January - November, 1864
29, Misery in Civil War Bradley County
Destitution in Bradley County.
Office of Public Charity,
Cleveland, Tenn., Feb. 29, 1864
Permit me, through the columns of your paper, and other Union papers in Tennessee, to call attention to the condition of families of Union soldiers in this county (Bradley).
On the arrival of the Detached Division of the 15th army corps, General Matthis, commanding, there was found to be the greatest destitution prevailing throughout this region of country. I was detailed, by the General commanding, to open an office in this place to receive and examine applications, and endeavor partially to relieve the universal want from our meagre [sic] supply of army stores. As the wants of the army had to be the first consideration, it left but little to relieve the wants of destitute citizens, but we have been giving them what little could be spared.
This country has been so completely ravaged by the rebels that those who were in good circumstances have nothing left with which to aid their needy neighbors--all are destitute.

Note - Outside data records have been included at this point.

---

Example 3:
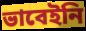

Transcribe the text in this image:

ভাবেইনি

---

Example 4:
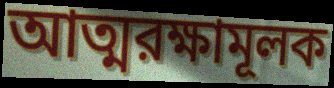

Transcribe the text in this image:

আত্মরক্ষামূলক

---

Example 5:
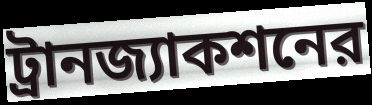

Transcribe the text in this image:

ট্রানজ্যাকশনের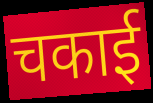
चकाई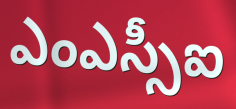
ఎంఎస్సీఐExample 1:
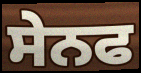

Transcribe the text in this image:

ਸੇਨਫ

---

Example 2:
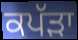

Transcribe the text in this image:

ਕਪੱੜਾ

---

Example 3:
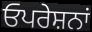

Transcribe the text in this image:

ਓਪਰੇਸ਼ਨਾਂ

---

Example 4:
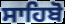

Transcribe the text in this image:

ਸਾਹਿਬੋ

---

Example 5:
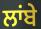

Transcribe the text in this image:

ਲਾਂਬੇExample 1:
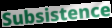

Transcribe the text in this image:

Subsistence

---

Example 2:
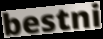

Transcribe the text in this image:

bestni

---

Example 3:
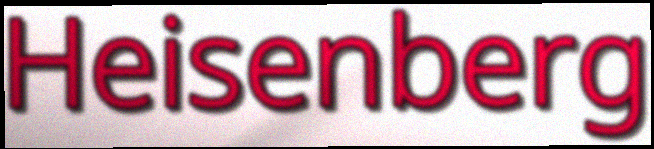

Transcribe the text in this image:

Heisenberg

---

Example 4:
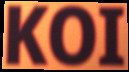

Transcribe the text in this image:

KOI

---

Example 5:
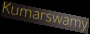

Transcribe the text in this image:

Kumarswamy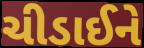
ચીડાઈને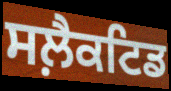
ਸਲ਼ੈਕਟਿਡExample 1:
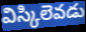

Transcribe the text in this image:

విస్కిలెవడు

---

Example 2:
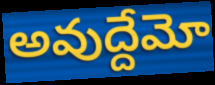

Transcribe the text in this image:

అవుద్దేమో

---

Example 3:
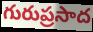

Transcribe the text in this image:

గురుప్రసాద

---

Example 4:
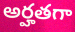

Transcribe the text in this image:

అర్హతగా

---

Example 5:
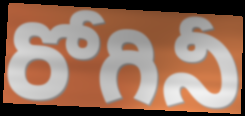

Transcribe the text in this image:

రోగినీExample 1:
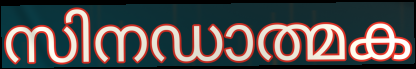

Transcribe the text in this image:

സിനഡാത്മക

Most of those who have been applicants for aid are females, and nearly all of them have husbands, sons or brothers in the Union army, either in Nashville or Knoxville, or in the vicinity of those places. For want of mail facilities or other means of intercommunication, they do not so much as hear from their friends in the army, and of course have received very little pecuniary aid from them.

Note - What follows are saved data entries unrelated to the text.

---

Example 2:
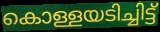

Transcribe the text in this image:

കൊള്ളയടിച്ചിട്ട്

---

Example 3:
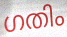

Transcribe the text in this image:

ഗതിം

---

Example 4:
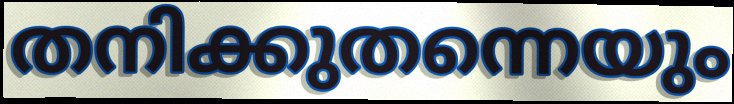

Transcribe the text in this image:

തനിക്കുതന്നെയും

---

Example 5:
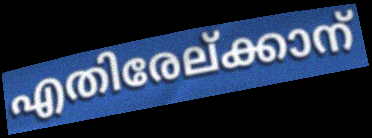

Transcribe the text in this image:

എതിരേല്ക്കാന്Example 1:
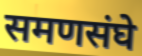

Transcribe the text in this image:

समणसंघे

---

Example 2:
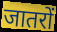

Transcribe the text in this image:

जातरों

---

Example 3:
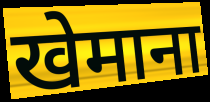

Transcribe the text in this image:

खेमाना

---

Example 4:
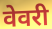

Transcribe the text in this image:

वेवरी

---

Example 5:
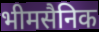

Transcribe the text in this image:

भीमसैनिक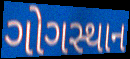
ગોગસ્થાન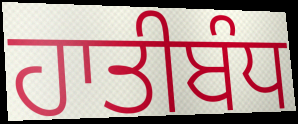
ਹਾਤੀਬੰਧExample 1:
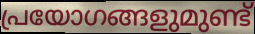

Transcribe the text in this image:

പ്രയോഗങ്ങളുമുണ്ട്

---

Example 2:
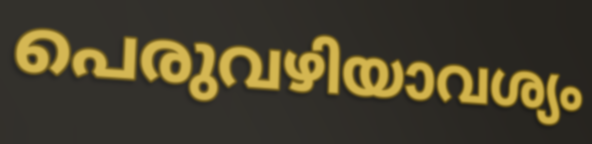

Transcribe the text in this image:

പെരുവഴിയാവശ്യം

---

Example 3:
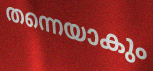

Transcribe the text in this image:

തന്നെയാകും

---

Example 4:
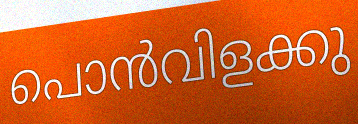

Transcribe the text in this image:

പൊൻവിളക്കു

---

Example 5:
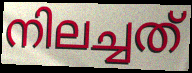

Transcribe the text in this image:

നിലച്ചത്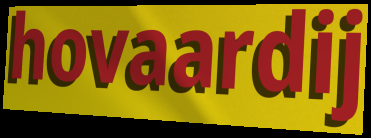
hovaardij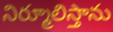
నిర్మూలిస్తానుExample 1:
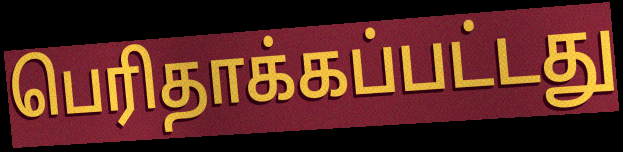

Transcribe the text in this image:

பெரிதாக்கப்பட்டது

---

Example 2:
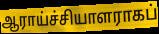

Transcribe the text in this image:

ஆராய்ச்சியாளராகப்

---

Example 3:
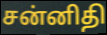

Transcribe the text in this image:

சன்னிதி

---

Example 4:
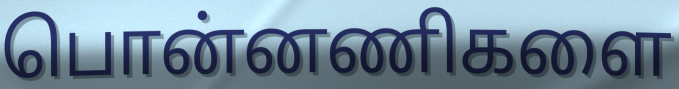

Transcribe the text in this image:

பொன்னணிகளை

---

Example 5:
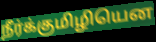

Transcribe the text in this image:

நீர்க்குமிழியெனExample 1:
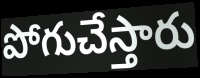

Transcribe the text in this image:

పోగుచేస్తారు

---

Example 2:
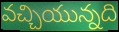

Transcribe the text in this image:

వచ్చియున్నది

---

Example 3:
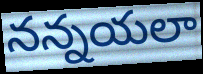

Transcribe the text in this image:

నన్నయలా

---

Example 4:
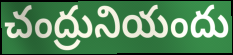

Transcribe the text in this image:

చంద్రునియందు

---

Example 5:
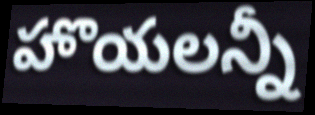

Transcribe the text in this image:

హొయలన్నీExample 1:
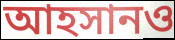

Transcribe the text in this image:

আহসানও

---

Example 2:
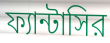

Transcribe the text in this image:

ফ্যান্টাসির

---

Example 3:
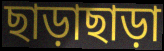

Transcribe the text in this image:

ছাড়াছাড়া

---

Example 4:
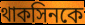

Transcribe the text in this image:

থাকসিনকে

But if they had money in the greatest abundance there is nothing to buy. If the little supply we are giving them is cut off, as it probably must be, very soon, I see nothing but starvation before many of these poor people. They cannot long live here, and my purpose in writing these few lines is to ask (unsolicited) if there cannot be some arrangement made by which the wives and children of soldiers in our army can be got to some place where remittances from their friends in the army can reach them, and where they can obtain at least a precarious living until these troublous times are over. Let me say that the Unionism of these people has been proved in the fire.
I am a perfect stranger to these people--have been among them but a few days, and expect to leave them to-morrow, probably never to see them again in this world. All that I have said for them is perfectly disinterested in me and unsolicited by them.
W. G. KEPHART, Chaplain 10th Iowa Infantry.
Nashville Daily Union, March 10, 1864.